Tugas yang Dikerjakan:
- A) Dalam teks berita tentang wacana Pilkada melalui DPRD, dari fakultas dan universitas mana Dr Romi Librayanto berasal?
- B) Tuliskan lanjutan teks berita tentang wacana Pilkada melalui DPRD, dimulai setelah kalimat terakhir yang ditampilkan.

Kutipan Pilihan:
□ □ □ □

“Jika Pilkada melalui DPRD, itu tetap demokratis sesuai konstitusi. Namun, penguatan DPRD sangat penting untuk mencegah praktik vote buying,” ujar Hamid.
Menurutnya, meskipun vote buying mungkin tetap terjadi, potensi kerusakannya lebih kecil dibandingkan sistem Pilkada langsung.
“Kita perlu memastikan DPRD diisi figur-figur berkualitas. Jangan sampai mereka yang tidak mampu berbicara untuk rakyat malah mengambil keputusan besar (memilih kepala daerah),” imbuhnya.
Sementara itu akademisi Fakultas Hukum Universitas Hasanuddin, Dr Romi Librayanto menyorot aspek hukum wacana Pilkada tidak langsung via DPRD yang tengah ramai saat ini.
"Kita sudah pernah mengalaminya, baik Pilkada tak langsung via DPRD maupun Pilkada langsung. Hanya saja, usulan untuk kembali ke DPRD ini perlu memenuhi semua landasan hukum, terutama secara sosiologis," jelasnya.
Baca Juga: Biaya Haji 2025 Lebih Murah, Menag : Murah Tapi Tidak Mengurangi Kualitas
Romi bilang, secara filosofis dan yuridis, konsep Pilkada via DPRD sesungguhnya tidak ada masalah.

□ □ □ □

Cuplikan Data:
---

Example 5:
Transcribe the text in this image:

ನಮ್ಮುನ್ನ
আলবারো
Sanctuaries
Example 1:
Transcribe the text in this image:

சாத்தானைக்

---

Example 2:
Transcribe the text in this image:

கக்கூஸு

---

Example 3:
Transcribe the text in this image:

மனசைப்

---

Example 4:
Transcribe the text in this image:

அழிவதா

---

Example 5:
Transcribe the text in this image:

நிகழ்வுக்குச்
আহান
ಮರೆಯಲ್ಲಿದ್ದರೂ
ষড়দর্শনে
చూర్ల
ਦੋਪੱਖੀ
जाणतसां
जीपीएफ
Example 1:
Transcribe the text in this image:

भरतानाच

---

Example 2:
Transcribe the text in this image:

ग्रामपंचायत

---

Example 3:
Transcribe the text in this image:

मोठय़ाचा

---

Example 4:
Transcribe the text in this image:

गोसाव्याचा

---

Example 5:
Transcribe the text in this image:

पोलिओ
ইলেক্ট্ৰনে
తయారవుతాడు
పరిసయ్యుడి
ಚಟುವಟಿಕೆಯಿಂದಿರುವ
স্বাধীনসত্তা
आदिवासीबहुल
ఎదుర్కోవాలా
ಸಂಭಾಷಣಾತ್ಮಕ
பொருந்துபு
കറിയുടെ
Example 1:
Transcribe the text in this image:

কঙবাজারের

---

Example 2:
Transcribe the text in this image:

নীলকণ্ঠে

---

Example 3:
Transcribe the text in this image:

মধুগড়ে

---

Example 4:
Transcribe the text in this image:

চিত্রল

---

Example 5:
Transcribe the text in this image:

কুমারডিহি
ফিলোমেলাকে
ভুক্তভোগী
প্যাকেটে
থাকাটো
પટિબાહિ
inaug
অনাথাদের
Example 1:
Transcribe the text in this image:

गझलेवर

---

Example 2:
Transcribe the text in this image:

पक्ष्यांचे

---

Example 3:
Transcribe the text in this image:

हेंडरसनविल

□ □ □ □

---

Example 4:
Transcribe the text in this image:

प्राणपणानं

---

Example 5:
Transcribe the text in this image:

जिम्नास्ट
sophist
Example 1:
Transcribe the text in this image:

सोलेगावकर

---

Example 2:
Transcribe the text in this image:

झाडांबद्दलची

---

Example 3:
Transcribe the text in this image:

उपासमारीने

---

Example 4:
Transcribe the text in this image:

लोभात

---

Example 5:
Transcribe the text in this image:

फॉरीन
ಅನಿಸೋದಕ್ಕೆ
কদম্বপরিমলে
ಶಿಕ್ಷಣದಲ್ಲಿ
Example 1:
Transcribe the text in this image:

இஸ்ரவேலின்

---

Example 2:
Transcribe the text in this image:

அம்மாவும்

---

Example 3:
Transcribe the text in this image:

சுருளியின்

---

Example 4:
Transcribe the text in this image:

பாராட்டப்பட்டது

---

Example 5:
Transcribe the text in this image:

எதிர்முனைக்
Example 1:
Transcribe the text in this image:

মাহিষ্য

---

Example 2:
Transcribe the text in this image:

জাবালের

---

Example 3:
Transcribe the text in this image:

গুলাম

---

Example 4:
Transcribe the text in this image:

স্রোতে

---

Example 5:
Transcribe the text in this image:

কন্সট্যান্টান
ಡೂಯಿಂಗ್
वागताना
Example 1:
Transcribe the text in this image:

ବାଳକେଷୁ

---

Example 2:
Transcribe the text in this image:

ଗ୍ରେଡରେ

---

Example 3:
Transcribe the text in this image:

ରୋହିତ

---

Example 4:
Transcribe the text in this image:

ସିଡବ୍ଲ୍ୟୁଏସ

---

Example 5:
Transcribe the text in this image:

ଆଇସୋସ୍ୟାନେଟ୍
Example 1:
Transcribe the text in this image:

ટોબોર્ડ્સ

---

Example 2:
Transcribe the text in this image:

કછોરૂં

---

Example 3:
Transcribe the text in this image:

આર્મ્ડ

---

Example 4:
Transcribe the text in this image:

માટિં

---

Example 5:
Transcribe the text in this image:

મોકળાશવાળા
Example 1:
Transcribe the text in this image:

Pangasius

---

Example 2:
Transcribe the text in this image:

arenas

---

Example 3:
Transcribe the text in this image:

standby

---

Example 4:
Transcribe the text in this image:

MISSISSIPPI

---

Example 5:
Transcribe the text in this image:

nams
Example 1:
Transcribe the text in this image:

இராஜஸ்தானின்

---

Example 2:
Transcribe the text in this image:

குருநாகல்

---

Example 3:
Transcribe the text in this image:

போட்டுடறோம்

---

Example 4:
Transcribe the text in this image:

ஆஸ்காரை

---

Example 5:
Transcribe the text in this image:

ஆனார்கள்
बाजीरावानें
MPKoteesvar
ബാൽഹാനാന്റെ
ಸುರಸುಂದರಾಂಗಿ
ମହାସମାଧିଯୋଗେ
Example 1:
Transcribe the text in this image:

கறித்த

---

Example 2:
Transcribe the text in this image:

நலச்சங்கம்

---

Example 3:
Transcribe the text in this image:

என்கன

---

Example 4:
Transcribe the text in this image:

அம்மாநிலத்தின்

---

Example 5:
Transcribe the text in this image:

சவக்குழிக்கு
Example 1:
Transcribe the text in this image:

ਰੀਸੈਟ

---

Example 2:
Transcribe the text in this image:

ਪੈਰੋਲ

□ □ □ □

Hasil Jawaban:
- A) Fakultas Hukum Universitas Hasanuddin.

- B)
"Tinggal sekarang secara sosiologis apakah ini bisa diterima oleh publik atau tidak, mengingat kita sudah 25 tahun menjalankan Pilkada langsung. Nah, ini jadi tugas kita semua melakukan edukasi kepada masyarakat," ungkapnya.
Diskusi akhir tahun KAHMI Sulsel yang dipandu Direktur LPMD KAHMI Sulsel Asri Tadda, berjalan meriah diikuti puluhan partisipan.
Sejumlah tokoh KAHMI Sulsel tampak hadir, diantaranya Andi Tobo Hairuddin, Armin Mustamin Toputiri, Mulawarman, Prof Mustari, Baharuddin Hafid, Muslimin B Putra, Syahruddin Hamun, Sahman AT, Natsar Desi, Hidayat Muhalim dan masih banyak yang lain. (*)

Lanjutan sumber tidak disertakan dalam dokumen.